Now that we have seen the roles and the connection options used in field components, let us look at the common solutions that are used a field components
Arduino
No other company has captured the imagination of budding engineers than the Arduino. What started itself as a company which wanted to make DIY electronics easier for youngsters was catapulted by mass adoring adoption into the most revered company providing automated electronic solutions for every problem imaginable. Due to the sheer number of add-ons sensors available, from humidity sensors to friction sensors to action cameras, the Arduino microcontroller board is the #1 choice for sensor based IoT solutions. However the Arduino is a microcontroller and not a full fledged processor, since it is made for ultra low power consumption on batteries. This means that one Arduino board can do only one job well, e.g. one cannot connect two or three different types of sensors and expect the Arduino to work well. Secondly, the Arduino has its own operating system and its own programming language and one has to go through a learning curve to start working on both.
Raspberry Pi
The UK based Pi started as a solution for education institutions to teach children how to write computer programs. With the price equivalent US $35 per board, the Pi got record breaking adoptions. Add to this the fact that the circuit of the Pi was published freely on the Internet, companies and individuals started circuit-printing their own Pi's and made sure that the demand never overwhelmed the supply. In one year, the Pi entered mainstream IoT circuits for workshops, exhibitions and industries. Unlike Arduino, the Pi is based on Linux and Python, both of which are heavily used in the industry and hence the learning curve is practically nil for those working in those fields. By embracing Linux, the Pi adopted the IoT industry's #1 operation system and became a hit overnight. The processing power is much higher than an Arduino and there are connection options such as ethernet, USB and GPIO. But the Pi's biggest hit to date has been that it's makers built a hardware bridge which allows it to speak to an Arduino. Instead of competing, the Pi suddenly tripled the possibilities of what can be built for IoT. With the number of sensors available for an Arduino and the higher processing power of Pi, suddenly the IoT solution designers could use the two in combination to build seamless combinations of internet connection high processing sensors.
BeagleBone
Texas Instruments's Sitara processor forms the base of the US based equivalent of the Pi. Started with similar educational purposes in mind, the excellent engineering from TI finally made it a strong case for BeagleBone to be adopted by the IoT bigwigs. At $45 per board, the BeagleBone packs as much processing as a 1990s Pentium processor, well capable of running a GUI based operating system. Keeping this in mind, TI has been actively working on and releasing Android's progressive versions for the BeagleBone, immediately making Android developers feel at ease with development on the BeagleBone. Attaching a touchscreen to the GPIO pins on a BeagleBone makes it a completely ready Android system and one can draw as much functionality from it as from a typical Android phone. Like the Pi, the BeagleBone too can perform good multiprocessing and can in fact act as a mini server if used efficiently. Add-ons for the BeagleBone are currently few and are quite expensive and it is not yet possible to talk to other platforms such as the Arduino.
So that wraps up our discussion on what components are used on the field. In the next post, we will discuss other topics related to the field such as the type of data used and the strategies for data transfer and how remote instructions are handled.

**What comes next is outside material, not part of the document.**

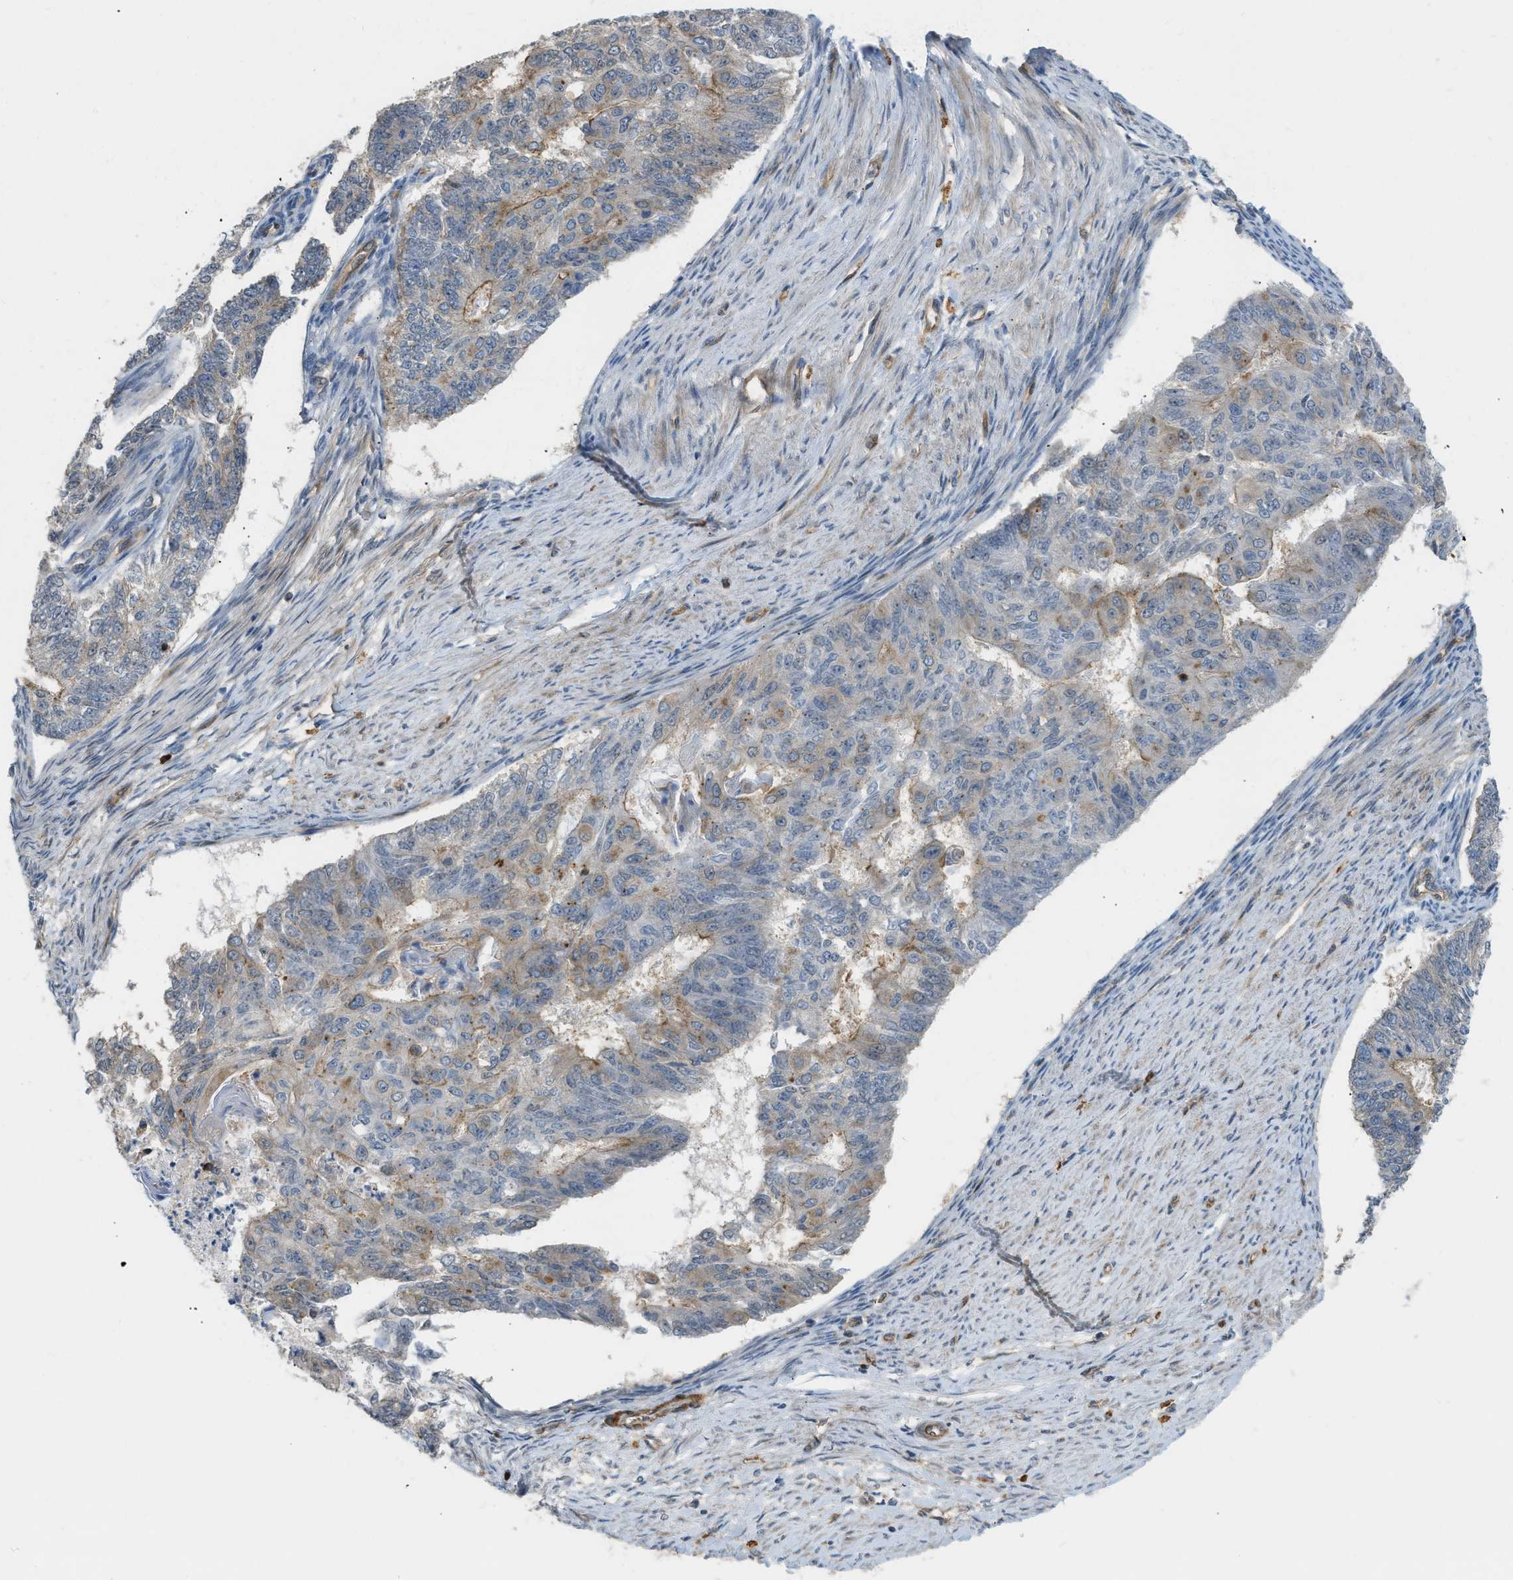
{"staining": {"intensity": "moderate", "quantity": "25%-75%", "location": "cytoplasmic/membranous"}, "tissue": "endometrial cancer", "cell_type": "Tumor cells", "image_type": "cancer", "snomed": [{"axis": "morphology", "description": "Adenocarcinoma, NOS"}, {"axis": "topography", "description": "Endometrium"}], "caption": "Protein expression analysis of human endometrial adenocarcinoma reveals moderate cytoplasmic/membranous positivity in about 25%-75% of tumor cells.", "gene": "KIAA1671", "patient": {"sex": "female", "age": 32}}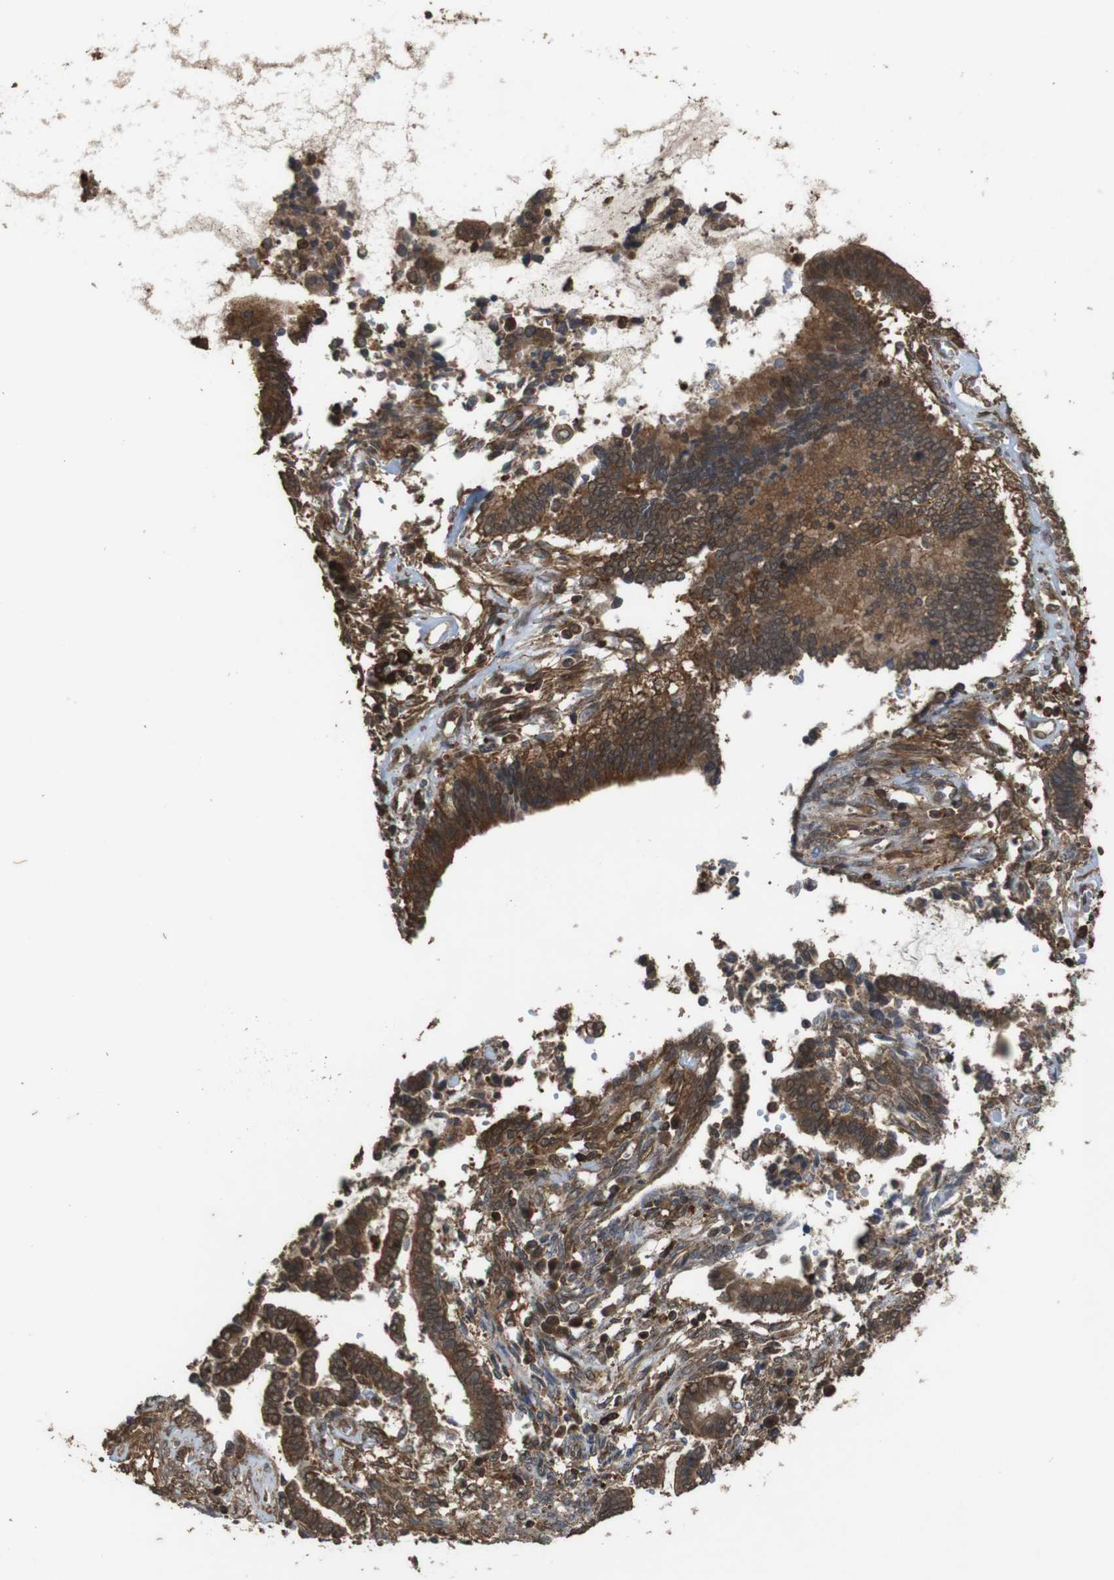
{"staining": {"intensity": "strong", "quantity": ">75%", "location": "cytoplasmic/membranous"}, "tissue": "cervical cancer", "cell_type": "Tumor cells", "image_type": "cancer", "snomed": [{"axis": "morphology", "description": "Adenocarcinoma, NOS"}, {"axis": "topography", "description": "Cervix"}], "caption": "DAB immunohistochemical staining of human cervical adenocarcinoma shows strong cytoplasmic/membranous protein staining in approximately >75% of tumor cells. (DAB (3,3'-diaminobenzidine) = brown stain, brightfield microscopy at high magnification).", "gene": "BAG4", "patient": {"sex": "female", "age": 44}}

Openness and Standards: The Lingua Franca

Why Openness and Standards

As thousands and millions of smart devices enter our homes, pockets & lives today, there is one thing that we desperately want them to do..... and do soon. Talk to each other. Devices have improved our lives in may ways & yet not many of them can seamlessly talk to each other. Our clock cannot talk to our washing machine and tell it to start the washing cycle at a predefined time. Nor can our fridge talk to our cell phone to remind us to get milk on the way home.
A lot of companies such as Nest, Samsung, Sony, Apple and scores of others have come up with solutions to make their devices talk among themselves and make things seamless. But alas, all these solutions work only within the products made by the same company. Call it ego, call it business strategy or call it the complete failure by the big names to have the humble magnanimity to admit that they cannot roll out a complete set of products which are superior to the offerings by other companies, but the consumer is currently stuck with a situation where he / she cannot pick the best device from each company and have them talk to each other. The vendor tie-up is generally due to various reasons, such as a proprietary cable (e.g. iPhone's data cable / charger), a proprietary data transfer method (e.g. Samsung Kies, iTunes) and other such reasons which locking solution to products by the same company.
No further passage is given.